(Pictures paired with source code)
——
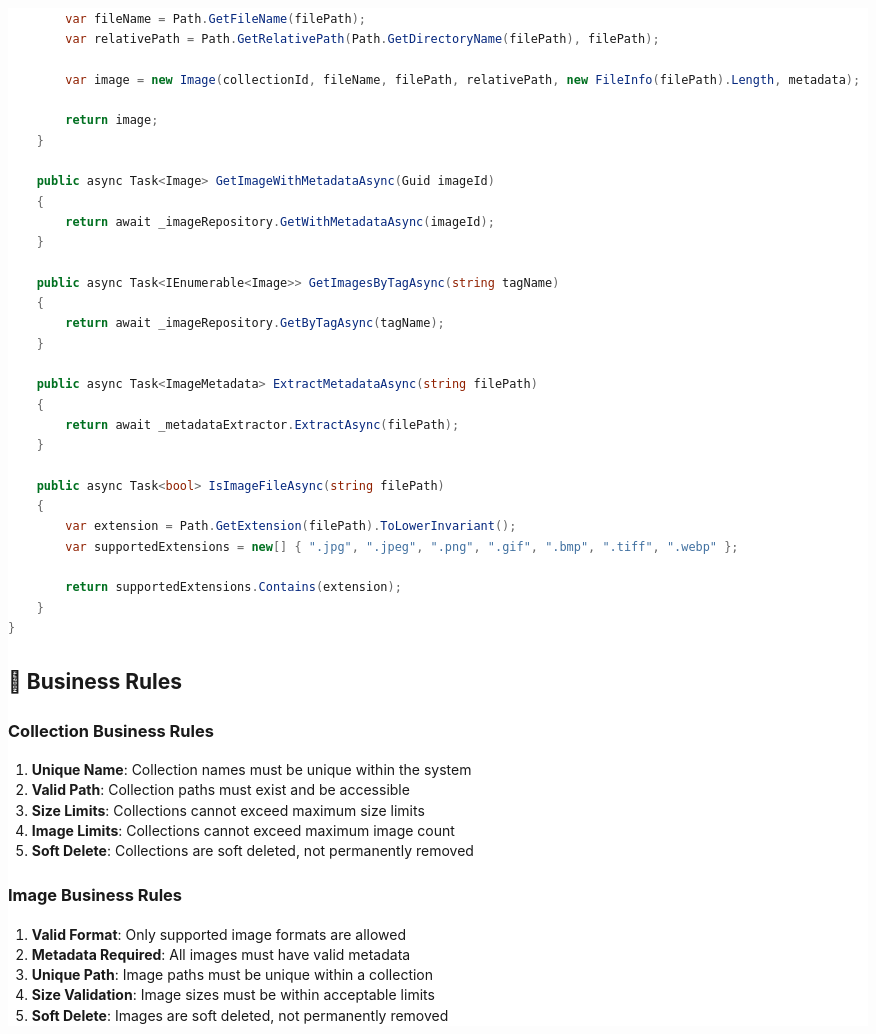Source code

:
 ```csharp
        var fileName = Path.GetFileName(filePath);
        var relativePath = Path.GetRelativePath(Path.GetDirectoryName(filePath), filePath);
        
        var image = new Image(collectionId, fileName, filePath, relativePath, new FileInfo(filePath).Length, metadata);
        
        return image;
    }
    
    public async Task<Image> GetImageWithMetadataAsync(Guid imageId)
    {
        return await _imageRepository.GetWithMetadataAsync(imageId);
    }
    
    public async Task<IEnumerable<Image>> GetImagesByTagAsync(string tagName)
    {
        return await _imageRepository.GetByTagAsync(tagName);
    }
    
    public async Task<ImageMetadata> ExtractMetadataAsync(string filePath)
    {
        return await _metadataExtractor.ExtractAsync(filePath);
    }
    
    public async Task<bool> IsImageFileAsync(string filePath)
    {
        var extension = Path.GetExtension(filePath).ToLowerInvariant();
        var supportedExtensions = new[] { ".jpg", ".jpeg", ".png", ".gif", ".bmp", ".tiff", ".webp" };
        
        return supportedExtensions.Contains(extension);
    }
}
```

## 🎯 Business Rules

### Collection Business Rules
1. **Unique Name**: Collection names must be unique within the system
2. **Valid Path**: Collection paths must exist and be accessible
3. **Size Limits**: Collections cannot exceed maximum size limits
4. **Image Limits**: Collections cannot exceed maximum image count
5. **Soft Delete**: Collections are soft deleted, not permanently removed

### Image Business Rules
1. **Valid Format**: Only supported image formats are allowed
2. **Metadata Required**: All images must have valid metadata
3. **Unique Path**: Image paths must be unique within a collection
4. **Size Validation**: Image sizes must be within acceptable limits
5. **Soft Delete**: Images are soft deleted, not permanently removed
——
-- How to complete this task --
For each line above that contains the word "tagName", give the line as it is written.

-- Response area --
    public async Task<IEnumerable<Image>> GetImagesByTagAsync(string tagName)
        return await _imageRepository.GetByTagAsync(tagName);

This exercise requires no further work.